Ok, so to recap, we have a large model (such as ‘we know the marginal sampling probabilities’) and a small model (such as the subset of the large model with \(\mathrm{logit}\,P[Y=1]=x\beta\)). Under the large model, we would use the estimator \(\hat\beta_{L}\), but under the small model there is a more efficient estimator \(\hat\beta_S\). That is, under the small model

\[\sqrt{n}(\hat\beta_S-\beta_0)\stackrel{d}{\to}N(0,\sigma^2)\]

and

\[\sqrt{n}(\hat\beta_L-\beta_0)\stackrel{d}{\to}N(0,\sigma^2+\omega^2)\]

We’re worried that the small model might be slightly misspecified. One test of model misspecification is based on \(D=\hat\beta_S-\hat\beta_L\). Under the small model, \(\sqrt{n}D\stackrel{d}{\to}N(0,\tau^2)\) for some \(\tau^2\). This test isn’t a straw man – for example, DuMouchel and Duncan recommended it in the context of survey regression in a 1983 JASA paper.

If we assume that \(\hat\beta_S\) is (locally, semiparametric) efficient in the small model then \(\tau=\omega\). Now suppose the small model is slightly untrue so that \(\sqrt{n}D\stackrel{d}{\to}N(\Delta,\omega^2)\) with \(\Delta>0\). If, say, \(\Delta=\omega\), then approximately

\[\hat\beta_S\sim N(\omega, \sigma^2)\]

and

\[\hat\beta_L\sim N(0, \sigma^2+\omega^2)\]

so the two estimators have the same asymptotic mean squared error. Since \(\hat\beta_L\) is asymptotically unbiased it would probably be preferred, but the test based on \(D\) has noncentrality parameter 1 and very poor power. If we relied on the test, we would probably end up choosing \(\hat \beta_S\)

So the test based on \(D\) is not very useful if we want to protect against small amounts of model misspecification. We should use a better test.

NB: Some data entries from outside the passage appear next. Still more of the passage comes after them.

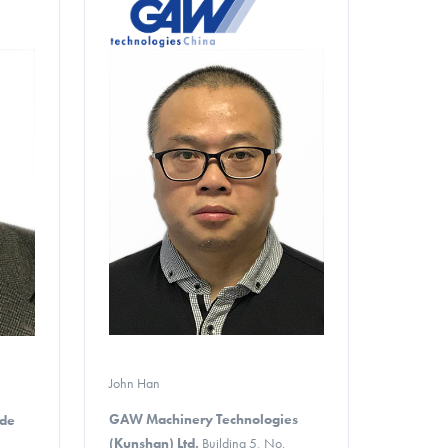
John Han
GAW Machinery Technologies
 de
(Kunshan) Ltd.
Building 5, No.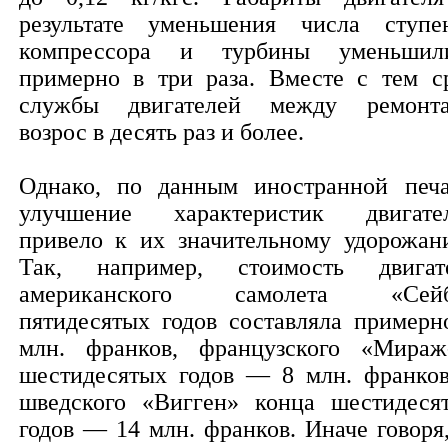
результате уменьшения числа ступе
компрессора и турбины уменьшил
примерно в три раза. Вместе с тем с
службы двигателей между ремонт
возрос в десять раз и более.
Однако, по данным иностранной печа
улучшение характеристик двигате
привело к их значительному удорожан
Так, например, стоимость двигат
американского самолета «Сейб
пятидесятых годов составляла примерн
млн. франков, французского «Мираж
шестидесятых годов — 8 млн. франков
шведского «Вигген» конца шестидеся
годов — 14 млн. франков. Иначе говоря,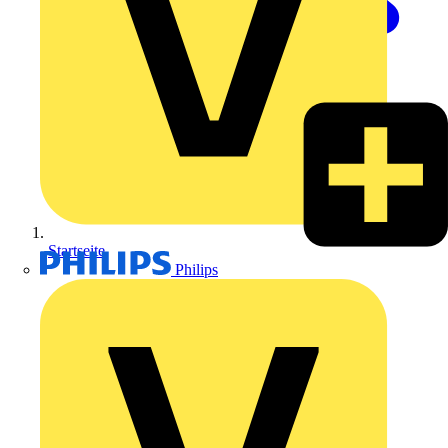
Startseite
Philips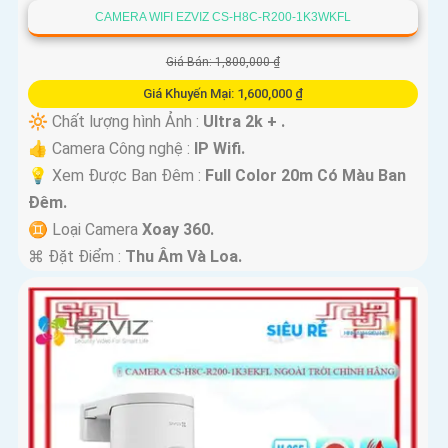
CAMERA WIFI EZVIZ CS-H8C-R200-1K3WKFL
Giá Bán: 1,800,000 ₫
Giá Khuyến Mại: 1,600,000 ₫
🔆 Chất lượng hình Ảnh :
Ultra 2k + .
👍 Camera Công nghệ :
IP Wifi.
💡 Xem Được Ban Đêm :
Full Color 20m Có Màu Ban
Ðêm.
♊ Loại Camera
Xoay 360.
️⌘ Đặt Điểm :
Thu Âm Và Loa.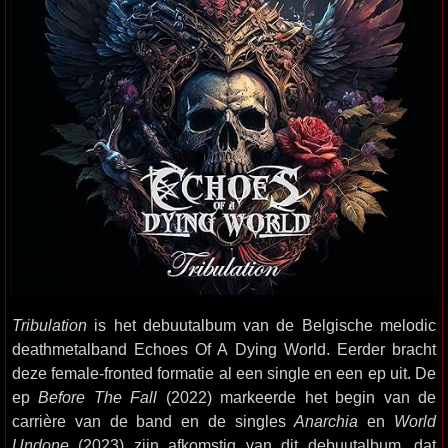
Tribulation
is het debuutalbum van de Belgische melodic
deathmetalband Echoes Of A Dying World. Eerder bracht
deze female-fronted formatie al een single en een ep uit. De
ep
Before The Fall
(2022) markeerde het begin van de
carrière van de band en de singles
Anarchia
en
World
Undone
(2023) zijn afkomstig van dit debuutalbum, dat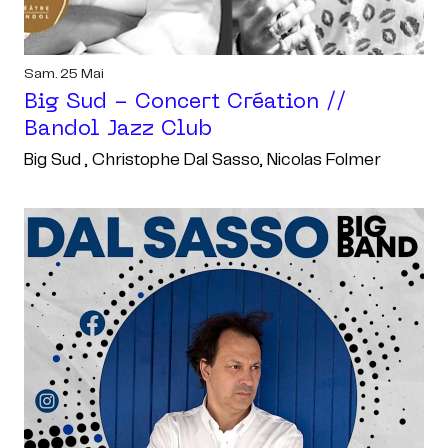
Sam. 25 Mai
Big Sud - Concert Création //
Bandol Jazz Club
Big Sud , Christophe Dal Sasso, Nicolas Folmer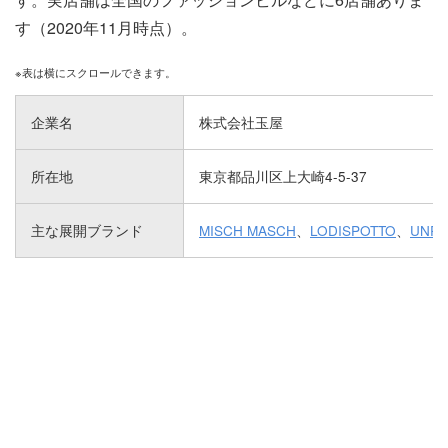
す（2020年11月時点）。
企業名
株式会社玉屋
所在地
東京都品川区上大崎4-5-37
主な展開ブランド
MISCH MASCH
、
LODISPOTTO
、
UNRE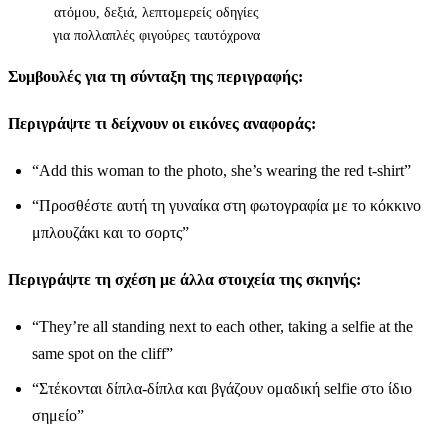
ατόμου, δεξιά, λεπτομερείς οδηγίες
για πολλαπλές φιγούρες ταυτόχρονα
Συμβουλές για τη σύνταξη της περιγραφής:
Περιγράψτε τι δείχνουν οι εικόνες αναφοράς:
“Add this woman to the photo, she’s wearing the red t-shirt”
“Προσθέστε αυτή τη γυναίκα στη φωτογραφία με το κόκκινο
μπλουζάκι και το σορτς”
Περιγράψτε τη σχέση με άλλα στοιχεία της σκηνής:
“They’re all standing next to each other, taking a selfie at the
same spot on the cliff”
“Στέκονται δίπλα-δίπλα και βγάζουν ομαδική selfie στο ίδιο
σημείο”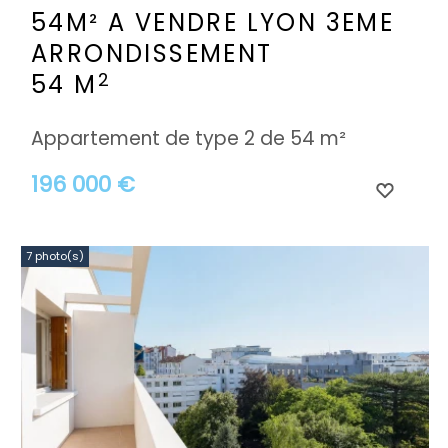
54M² A VENDRE
LYON 3EME
ARRONDISSEMENT
2
54 M
Appartement de type 2 de 54 m²
196 000 €
7 photo(s)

But sometimes the test based on \(D\) is the most powerful test or not far from it. Since we know what \(\hat\beta_S\) and \(\hat\beta_L\) look like as functionals of the distribution, we could try to maliciously arrange for the model misspecification to be in the direction that maximised \(\hat\beta_S-\hat\beta_L\), and \(D\) would then be the Neyman-Pearson most powerful test – that’s what UMP tests look like for Gaussian shift alternatives. We can’t quite do that, but in large enough sample sizes we can come as close as we need.